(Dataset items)
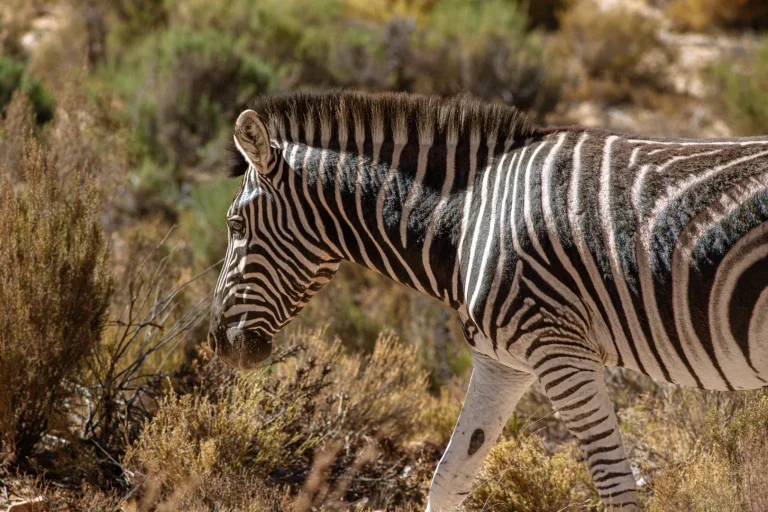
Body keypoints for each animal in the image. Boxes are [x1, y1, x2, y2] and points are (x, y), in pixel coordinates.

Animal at [208, 90, 768, 511]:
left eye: (235, 226)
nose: (219, 345)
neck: (468, 220)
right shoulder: (504, 362)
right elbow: (449, 478)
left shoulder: (561, 350)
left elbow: (614, 485)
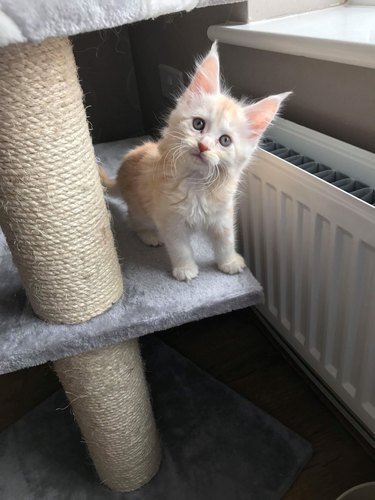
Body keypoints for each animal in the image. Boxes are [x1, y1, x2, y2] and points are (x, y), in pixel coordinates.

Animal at [100, 42, 290, 282]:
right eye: (198, 124)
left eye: (225, 141)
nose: (203, 146)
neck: (197, 184)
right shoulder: (169, 219)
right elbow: (179, 248)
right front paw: (185, 269)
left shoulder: (223, 216)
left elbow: (226, 241)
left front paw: (229, 262)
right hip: (141, 208)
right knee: (133, 220)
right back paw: (150, 235)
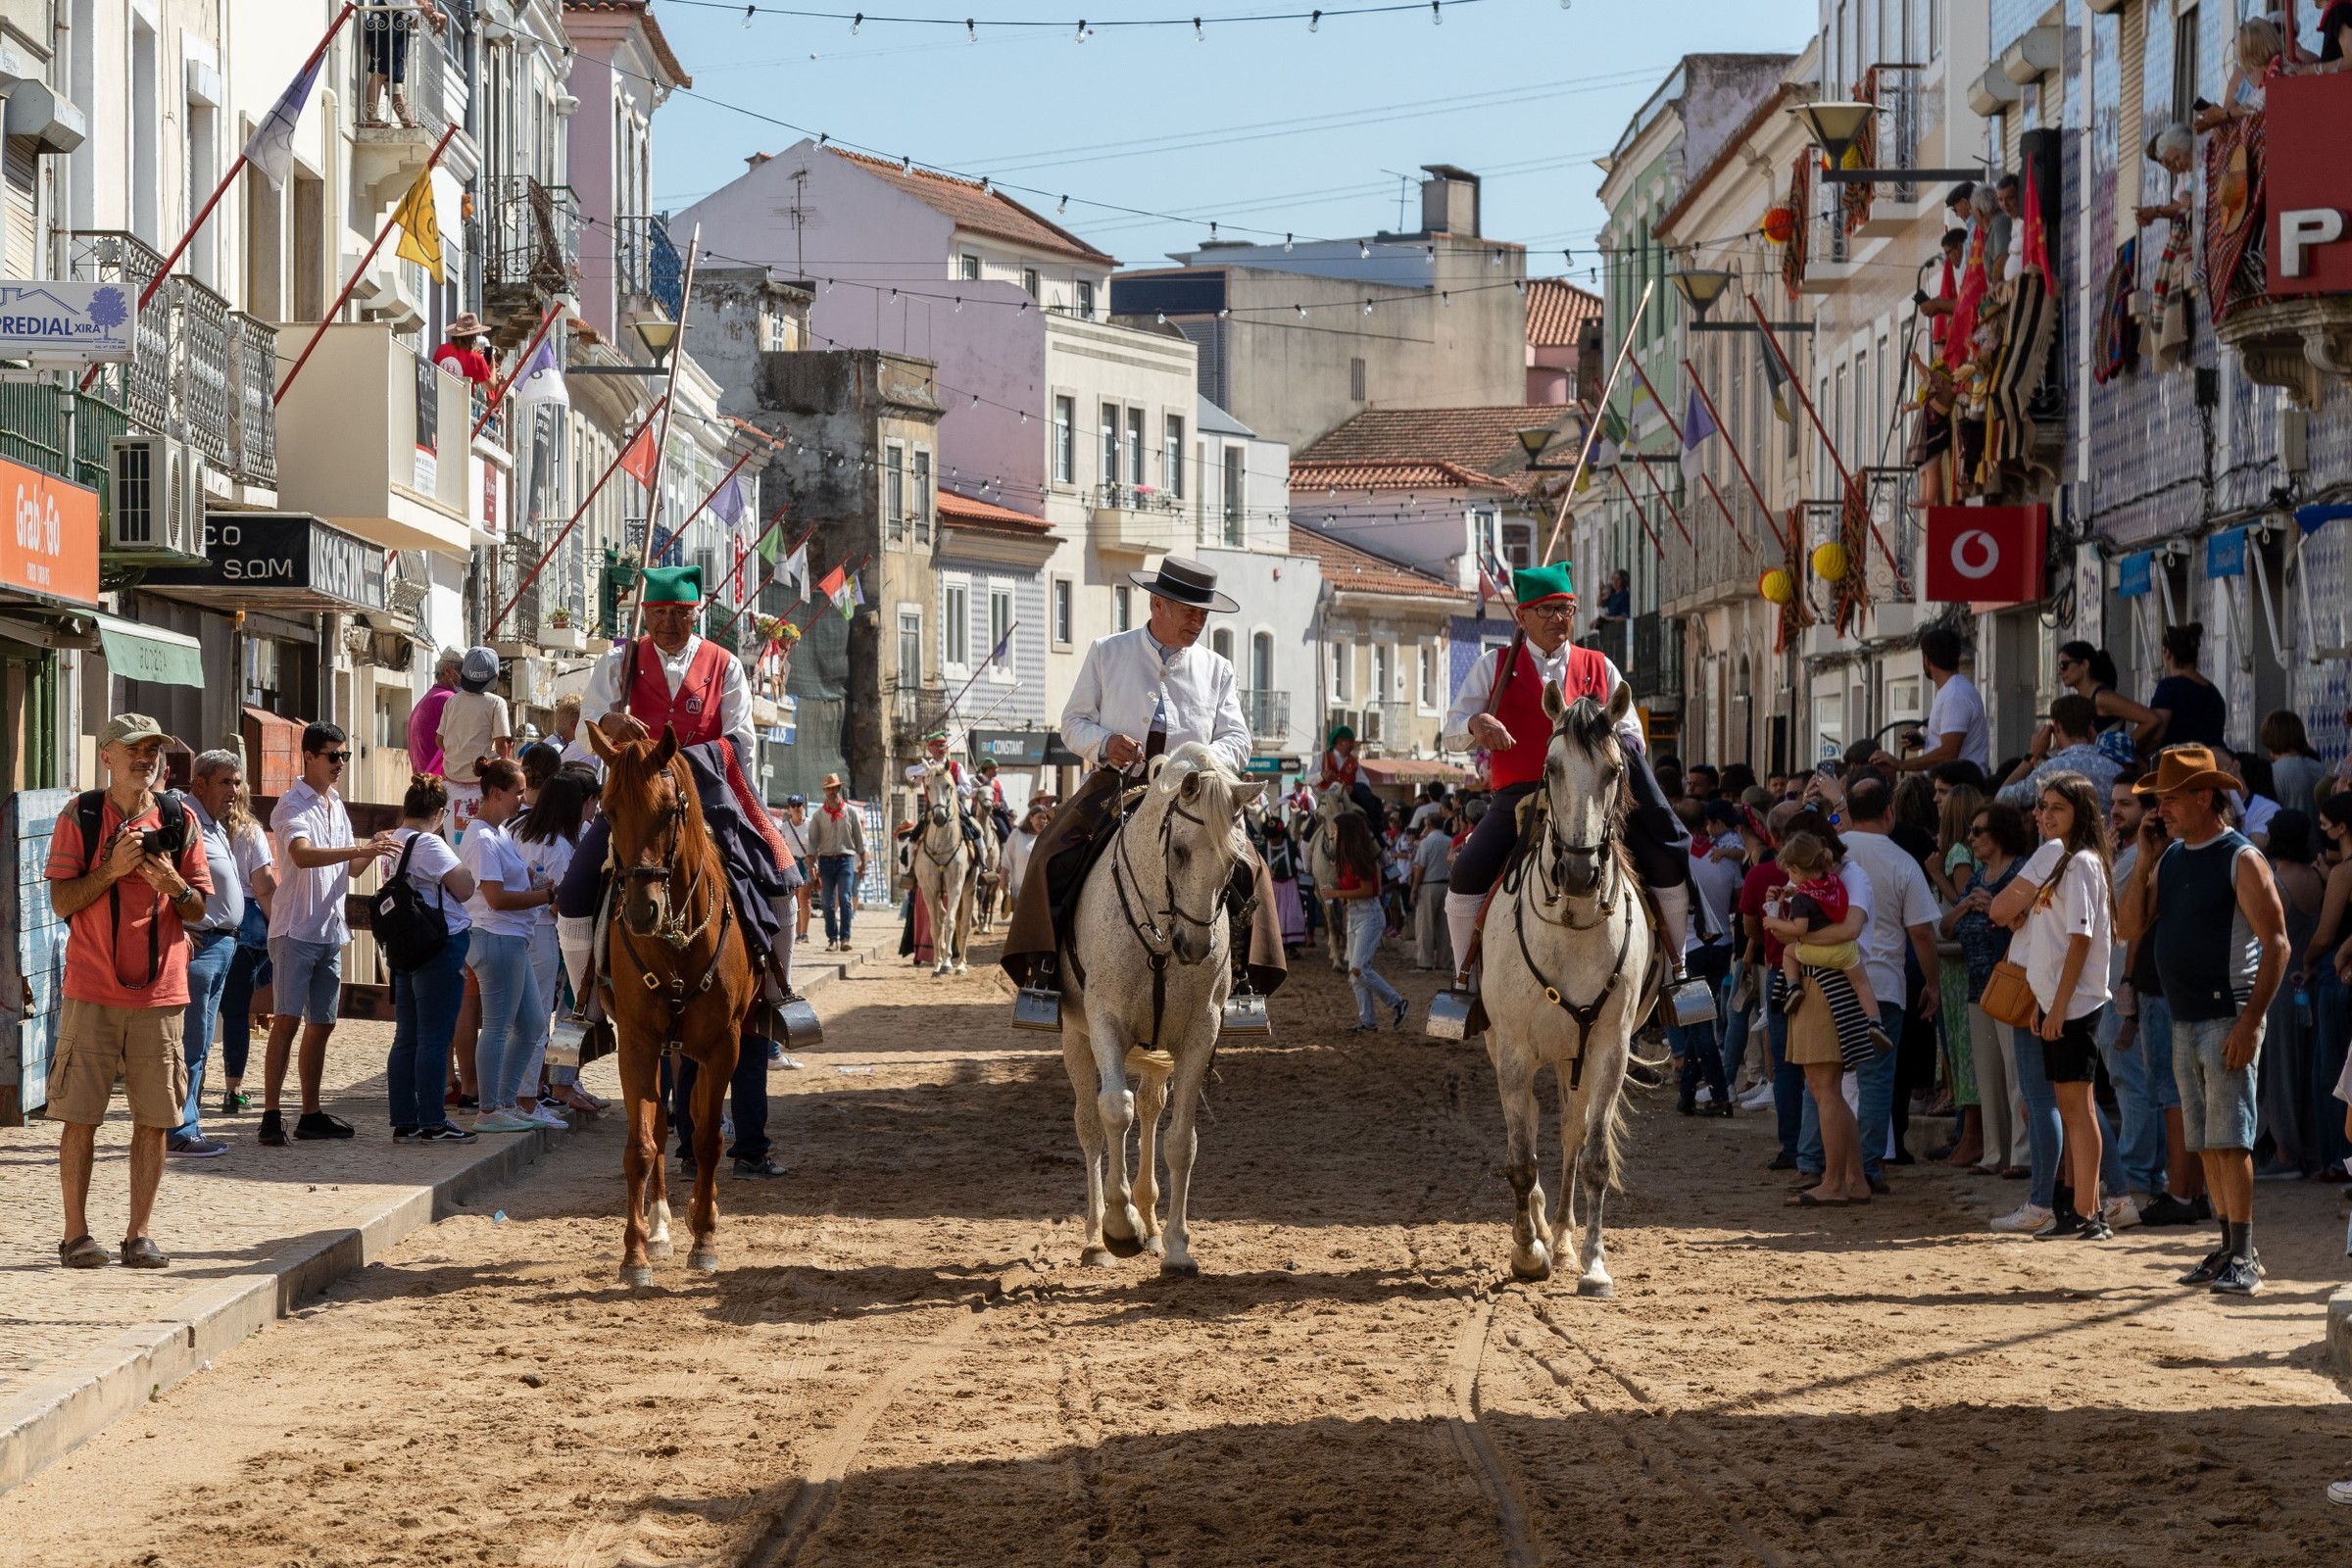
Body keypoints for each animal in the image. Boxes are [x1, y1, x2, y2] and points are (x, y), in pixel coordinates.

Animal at [580, 723, 753, 1288]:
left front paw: (706, 1240)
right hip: (661, 1048)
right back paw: (658, 1229)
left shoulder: (724, 1045)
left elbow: (708, 1140)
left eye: (667, 811)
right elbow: (642, 1144)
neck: (678, 940)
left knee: (696, 1123)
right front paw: (634, 1255)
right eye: (609, 811)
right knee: (659, 1127)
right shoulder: (636, 1041)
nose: (640, 912)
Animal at [903, 780, 968, 973]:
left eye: (948, 786)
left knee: (963, 923)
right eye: (928, 786)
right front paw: (938, 962)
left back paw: (961, 964)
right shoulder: (929, 889)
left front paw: (947, 964)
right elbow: (936, 925)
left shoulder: (956, 886)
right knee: (941, 917)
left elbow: (950, 921)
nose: (939, 818)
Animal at [1058, 747, 1260, 1278]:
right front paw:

- **WORK ORDER**
Your answer should be an exact copy of the entries above, with no images included.

- **RESPONSE TO THIS EXERCISE**
Body keypoints for each animal in the image. Boxes are [x1, y1, x2, y2] and points are (x, y), in pixel coordinates.

Animal at [208, 90, 768, 511]:
left eye: (235, 226)
nose: (219, 345)
neck: (468, 220)
right shoulder: (504, 362)
right elbow: (449, 478)
left shoulder: (561, 350)
left elbow: (614, 485)
Body keypoints for each animal in the image. Boxes are [x1, y1, x2, y2] and points are (x, y), in pixel coordinates.

Animal at [100, 42, 290, 282]:
right eye: (198, 124)
left eye: (225, 141)
nose: (203, 146)
neck: (197, 184)
right shoulder: (169, 219)
right elbow: (179, 248)
right front paw: (185, 269)
left shoulder: (223, 216)
left elbow: (226, 241)
left front paw: (229, 262)
right hip: (141, 208)
right knee: (133, 220)
right back paw: (150, 235)
Body keypoints for each animal in the image. Boxes are [x1, y1, x2, y2] and points are (x, y), in pixel coordinates.

Animal at [580, 723, 753, 1288]:
left front paw: (706, 1240)
right hip: (661, 1048)
right back paw: (658, 1229)
left shoulder: (724, 1045)
left elbow: (708, 1140)
left eye: (667, 811)
right elbow: (642, 1144)
neck: (678, 940)
left knee: (696, 1123)
right front paw: (634, 1255)
right eye: (609, 811)
right knee: (659, 1127)
right shoulder: (636, 1041)
nose: (640, 912)
Animal at [903, 780, 968, 973]:
left eye: (948, 786)
left knee: (963, 923)
right eye: (928, 786)
right front paw: (938, 962)
left back paw: (961, 964)
right shoulder: (929, 889)
left front paw: (947, 964)
right elbow: (936, 925)
left shoulder: (956, 886)
right knee: (941, 917)
left elbow: (950, 921)
nose: (939, 818)
Animal at [1058, 747, 1260, 1278]:
right front paw:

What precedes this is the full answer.